В настоящее время существует 24 цианобактерии, для которых доступна полная последовательность генома. 15 из этих цианобактерий происходят из морской среды. Это шесть штаммов Prochlorococcus , семь морских штаммов Synechococcus , Trichodesmium erythraeum IMS101 и Crocosphaera watsonii WH8501. Несколько исследований продемонстрировали, как эти последовательности могут быть очень успешно использованы для вывода важных экологических и физиологических характеристик морских цианобактерий. Однако в настоящее время ведется еще много проектов по геному, среди которых есть еще изоляты Prochlorococcus и морских Synechococcus , Acaryochloris и Prochloron. , N2-фиксирующие нитчатые цианобактерии Nodularia spumigena , Lyngbya aestuarii и Lyngbya majuscula , а также бактериофаги, заражающие морские цианобактерии. Таким образом, растущий объем информации о геноме можно использовать и в более общем плане для решения глобальных проблем, применяя сравнительный подход. Некоторыми новыми и захватывающими примерами прогресса в этой области являются идентификация генов регуляторных РНК, понимание эволюционного происхождения фотосинтеза или оценка вклада горизонтального переноса генов в анализируемые геномы.
Приложения геномики
Геномика нашла применение во многих областях, включая медицину, биотехнологию, антропологию и другие социальные науки.
Геномная медицина
Геномная медицина следующего поколения Технологии позволяют клиницистам и биомедицинским исследователям резко увеличить объем геномных данных, собираемых в больших исследуемых популяциях. В сочетании с новыми информатическими подходами, которые объединяют многие виды данных с геномными данными в исследованиях болезней, это позволяет исследователям лучше понять генетические основы реакции на лекарства и болезни. Ранние попытки применить геном в медицине были предприняты командой Стэнфорда во главе с Юаном Эшли, который разработал первые инструменты для медицинской интерпретации генома человека. Например, исследовательская программа Все мы направлена на сбор данных о последовательности генома от 1 миллиона участников, чтобы стать важным компонентом исследовательской платформы точной медицины.
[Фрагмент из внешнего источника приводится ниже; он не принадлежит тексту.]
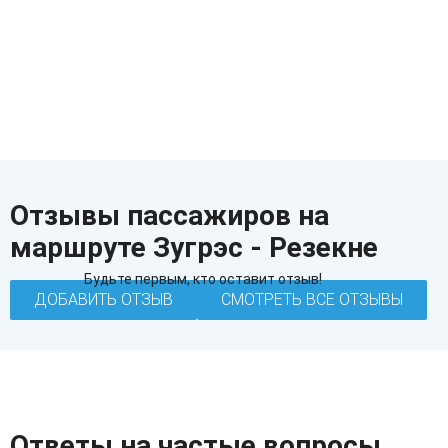
Отзывы пассажиров на
маршруте Зугрэс - Резекне
Будьте первым, кто оставит отзыв!
ДОБАВИТЬ ОТЗЫВ
СМОТРЕТЬ ВСЕ ОТЗЫВЫ
Ответы на частые вопросы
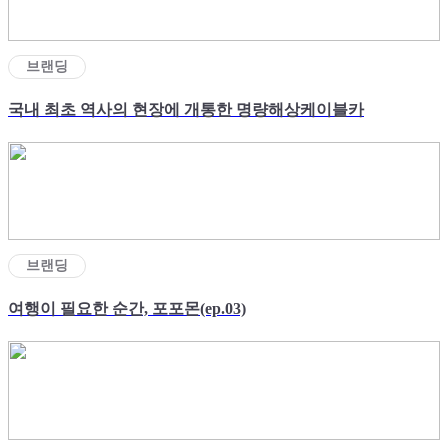
브랜딩
국내 최초 역사의 현장에 개통한 명량해상케이블카
브랜딩
여행이 필요한 순간, 포포몬(ep.03)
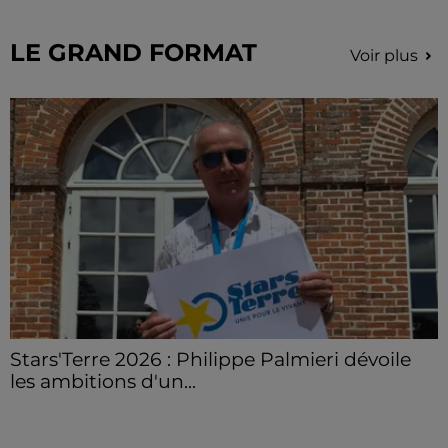
LE GRAND FORMAT
Voir plus
Stars'Terre 2026 : Philippe Palmieri dévoile
les ambitions d'un...
À quelques semaines de la première édition de
Stars'Terre, organisée du 18 au 20 septembre 2026 au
Синтетическая биология и биоинженерия
Рост знаний в области геномики позволил использовать все более сложные приложения синтетической биологии. В 2010 году исследователи из Института Дж. Крейга Вентера объявили о создании частично синтетического вида бактерий, Mycoplasma labratorium , производного от генома Mycoplasma genitalium .
Геномика сохранения
Специалисты по охране природы могут использовать информацию, собранную путем геномного секвенирования, для более точной оценки генетических факторов, имеющих ключевое значение для сохранения видов, таких как генетическое разнообразие популяции или гетерозиготность индивида для рецессивного наследственное генетическое заболевание. Используя геномные данные для оценки эффектов эволюционных процессов и выявления закономерностей в вариациях в данной популяции, защитники природы могут сформулировать планы по оказанию помощи данному виду без того количества переменных, которые остаются неизвестными, чем те, которые не учитываются стандартными генетическими подходами.